At a public meeting hosted Monday by the Department of Interior (DOI) at Union Baptist Church, Springfield community members called on President Biden to commemorate the site of 1908 Springfield Race Riots as a national monument. Brenda Mallory, chair of the White House Council on Environmental Quality, and Shannon Estenoz, Assistant Secretary of the Interior for Fish and Wildlife and Parks, attended the meeting and heard from community leaders as they expressed robust support for President Biden to use the Antiquities Act to designate a national monument in Springfield.
Attendees included representatives from Springfield organizations, elected officials, faith leaders, conservation advocates, and local residents. The Springfield site would be the first national park to tell the history of race riots in the U.S. and would document one of the country’s worst examples of mass racial violence, where a White mob attacked and lynched Black residents of Springfield and burned their homes and businesses within blocks of the former home of Abraham Lincoln.
"Making the site of the 1908 Springfield Race Riot a National Monument will give all Americans a chance to know their history so something so horrible as this will never happen again,” said Ken Page, President of Springfield ACLU.
The Springfield Race Riot of August 1908 was one of the catalysts that, with the help of civil rights leader Ida B. Wells, resulted in the formation of the National Association for the Advancement of Colored People (NAACP) in 1909. Today’s public meeting represents a crucial step forward in the effort to proclaim the story of the 1908 Springfield Race Riots through a national monument designation and follows a declaration by the National Park Service in their Special resource study that found that the Springfield site met the criteria to be added to the National Park System.

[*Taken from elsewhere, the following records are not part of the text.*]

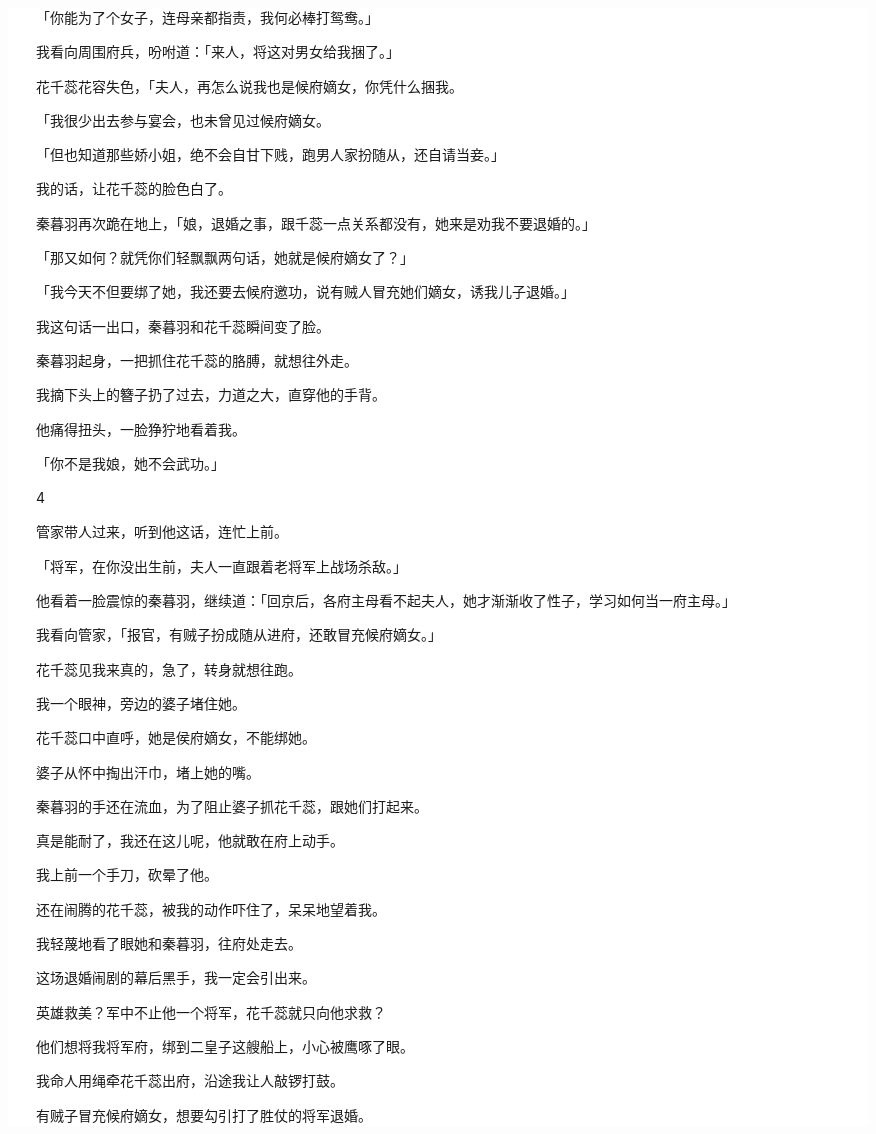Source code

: &emsp;&emsp;「你能为了个女子，连母亲都指责，我何必棒打鸳鸯。」  
  
&emsp;&emsp;我看向周围府兵，吩咐道：「来人，将这对男女给我捆了。」  
  
&emsp;&emsp;花千蕊花容失色，「夫人，再怎么说我也是候府嫡女，你凭什么捆我。  
  
&emsp;&emsp;「我很少出去参与宴会，也未曾见过候府嫡女。  
  
&emsp;&emsp;「但也知道那些娇小姐，绝不会自甘下贱，跑男人家扮随从，还自请当妾。」  
  
&emsp;&emsp;我的话，让花千蕊的脸色白了。  
  
&emsp;&emsp;秦暮羽再次跪在地上，「娘，退婚之事，跟千蕊一点关系都没有，她来是劝我不要退婚的。」  
  
&emsp;&emsp;「那又如何？就凭你们轻飘飘两句话，她就是候府嫡女了？」  
  
&emsp;&emsp;「我今天不但要绑了她，我还要去候府邀功，说有贼人冒充她们嫡女，诱我儿子退婚。」  
  
&emsp;&emsp;我这句话一出口，秦暮羽和花千蕊瞬间变了脸。  
  
&emsp;&emsp;秦暮羽起身，一把抓住花千蕊的胳膊，就想往外走。  
  
&emsp;&emsp;我摘下头上的簪子扔了过去，力道之大，直穿他的手背。  
  
&emsp;&emsp;他痛得扭头，一脸狰狞地看着我。  
  
&emsp;&emsp;「你不是我娘，她不会武功。」  
  
&emsp;&emsp;4  
  
&emsp;&emsp;管家带人过来，听到他这话，连忙上前。  
  
&emsp;&emsp;「将军，在你没出生前，夫人一直跟着老将军上战场杀敌。」  
  
&emsp;&emsp;他看着一脸震惊的秦暮羽，继续道：「回京后，各府主母看不起夫人，她才渐渐收了性子，学习如何当一府主母。」  
  
&emsp;&emsp;我看向管家，「报官，有贼子扮成随从进府，还敢冒充候府嫡女。」  
  
&emsp;&emsp;花千蕊见我来真的，急了，转身就想往跑。  
  
&emsp;&emsp;我一个眼神，旁边的婆子堵住她。  
  
&emsp;&emsp;花千蕊口中直呼，她是侯府嫡女，不能绑她。  
  
&emsp;&emsp;婆子从怀中掏出汗巾，堵上她的嘴。　  
  
&emsp;&emsp;秦暮羽的手还在流血，为了阻止婆子抓花千蕊，跟她们打起来。  
  
&emsp;&emsp;真是能耐了，我还在这儿呢，他就敢在府上动手。  
  
&emsp;&emsp;我上前一个手刀，砍晕了他。  
  
&emsp;&emsp;还在闹腾的花千蕊，被我的动作吓住了，呆呆地望着我。  
  
&emsp;&emsp;我轻蔑地看了眼她和秦暮羽，往府处走去。  
  
&emsp;&emsp;这场退婚闹剧的幕后黑手，我一定会引出来。  
  
&emsp;&emsp;英雄救美？军中不止他一个将军，花千蕊就只向他求救？  
  
&emsp;&emsp;他们想将我将军府，绑到二皇子这艘船上，小心被鹰啄了眼。  
  
&emsp;&emsp;我命人用绳牵花千蕊出府，沿途我让人敲锣打鼓。  
  
&emsp;&emsp;有贼子冒充候府嫡女，想要勾引打了胜仗的将军退婚。  
  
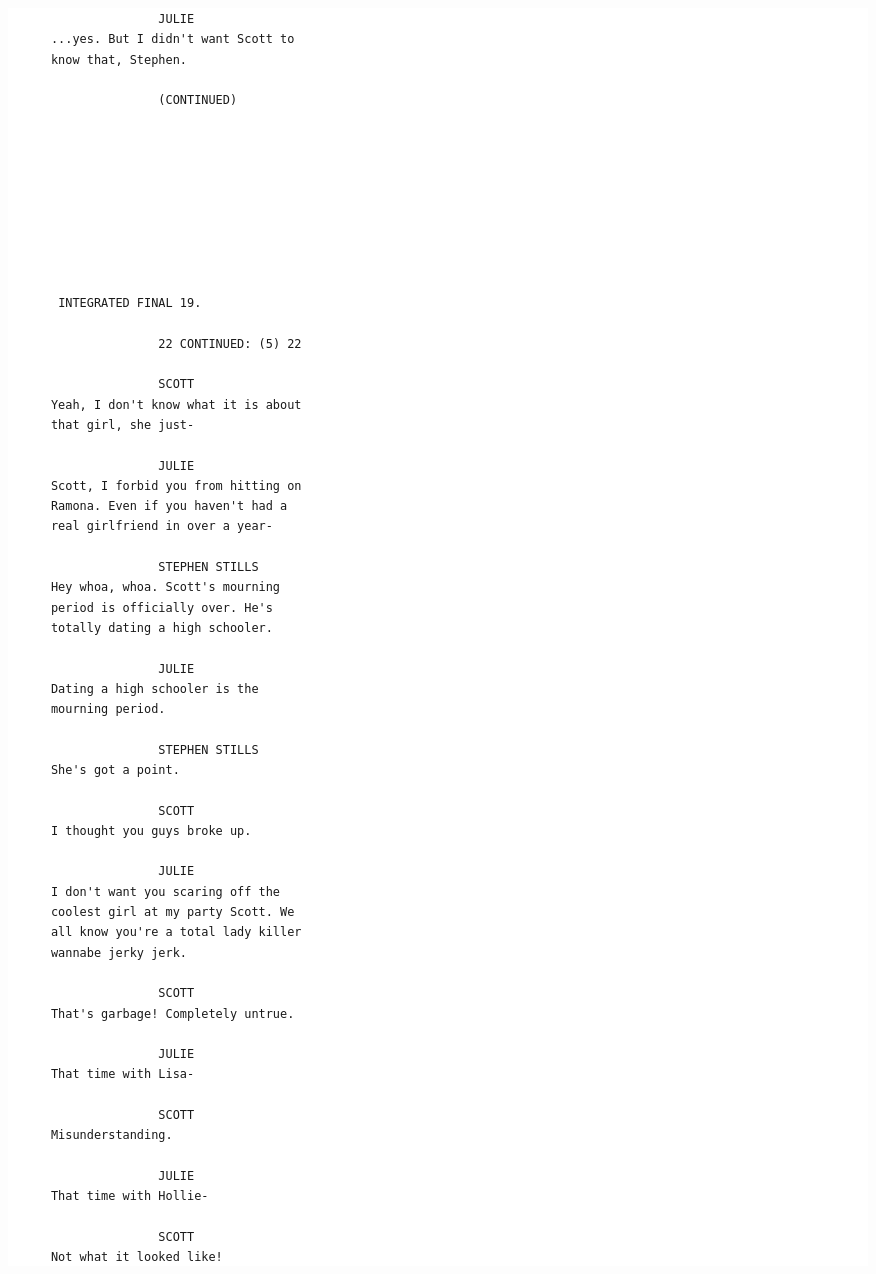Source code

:                          JULIE
          ...yes. But I didn't want Scott to
          know that, Stephen.

                         (CONTINUED)

                         

                         

                         

                         

           INTEGRATED FINAL 19.

                         22 CONTINUED: (5) 22

                         SCOTT
          Yeah, I don't know what it is about
          that girl, she just-

                         JULIE
          Scott, I forbid you from hitting on
          Ramona. Even if you haven't had a
          real girlfriend in over a year-

                         STEPHEN STILLS
          Hey whoa, whoa. Scott's mourning
          period is officially over. He's
          totally dating a high schooler.

                         JULIE
          Dating a high schooler is the
          mourning period.

                         STEPHEN STILLS
          She's got a point.

                         SCOTT
          I thought you guys broke up.

                         JULIE
          I don't want you scaring off the
          coolest girl at my party Scott. We
          all know you're a total lady killer
          wannabe jerky jerk.

                         SCOTT
          That's garbage! Completely untrue.

                         JULIE
          That time with Lisa-

                         SCOTT
          Misunderstanding.

                         JULIE
          That time with Hollie-

                         SCOTT
          Not what it looked like!
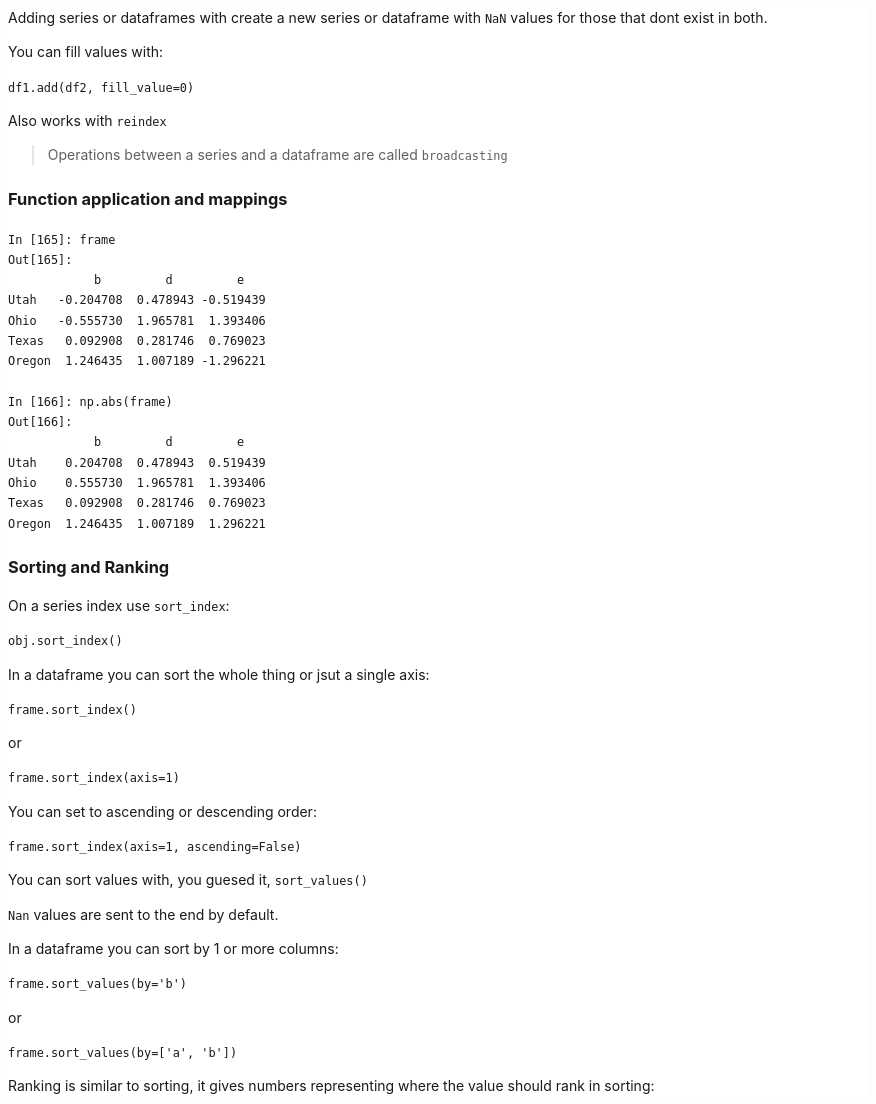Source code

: Adding series or dataframes with create a new series or dataframe with `NaN` values for those that dont exist in both.

You can fill values with:

    df1.add(df2, fill_value=0)

Also works with `reindex`

> Operations between a series and a dataframe are called `broadcasting`

### Function application and mappings

    In [165]: frame
    Out[165]: 
                b         d         e
    Utah   -0.204708  0.478943 -0.519439
    Ohio   -0.555730  1.965781  1.393406
    Texas   0.092908  0.281746  0.769023
    Oregon  1.246435  1.007189 -1.296221

    In [166]: np.abs(frame)
    Out[166]: 
                b         d         e
    Utah    0.204708  0.478943  0.519439
    Ohio    0.555730  1.965781  1.393406
    Texas   0.092908  0.281746  0.769023
    Oregon  1.246435  1.007189  1.296221

### Sorting and Ranking

On a series index use `sort_index`:

    obj.sort_index()

In a dataframe you can sort the whole thing or jsut a single axis:

    frame.sort_index()  

or

    frame.sort_index(axis=1)

You can set to ascending or descending order:

    frame.sort_index(axis=1, ascending=False)

You can sort values with, you guesed it, `sort_values()`

`Nan` values are sent to the end by default.

In a dataframe you can sort by 1 or more columns:

    frame.sort_values(by='b')

or

    frame.sort_values(by=['a', 'b'])

Ranking is similar to sorting, it gives numbers representing where the value should rank in sorting:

"Establishing the 1908 Springfield Race Riot site as a National Monument is essential for representing our nation’s complex history,” said Erin Mast, President and CEO of the Lincoln Presidential Foundation. "The site is a memorial to the lives lost and highlights the event and chapter in our nation’s history that led to the founding of the NAACP. The decision to establish the NAACP on Abraham Lincoln's birthday in 1909 powerfully underscored the enduring connections between Lincoln's legacy and the ongoing struggle for equality. The site and its story must be preserved for future generations.”
The public meeting today follows an earlier meeting held in August 2022 in Springfield by the National Park Service as part of a Congressionally-directed special resource study. The study, completed in June 2023, received comments from more than 5,400 Black church leaders, conservationists, and religious organizations in support of national monument designation.
"The creation of a Springfield 1908 Race Riot remembrance and National Monument to many here in Springfield is a long overdue dream,” said James Bass, 1st Vice President of the Springfield Branch of the NAACP. "Harriet Tubman wrote ‘every great dream begins with a dreamer’ and to ‘reach for the stars to change the world.’ My hope is that the Springfield community’s dream of remembrance and National Monument will soon become a reality and change the world.”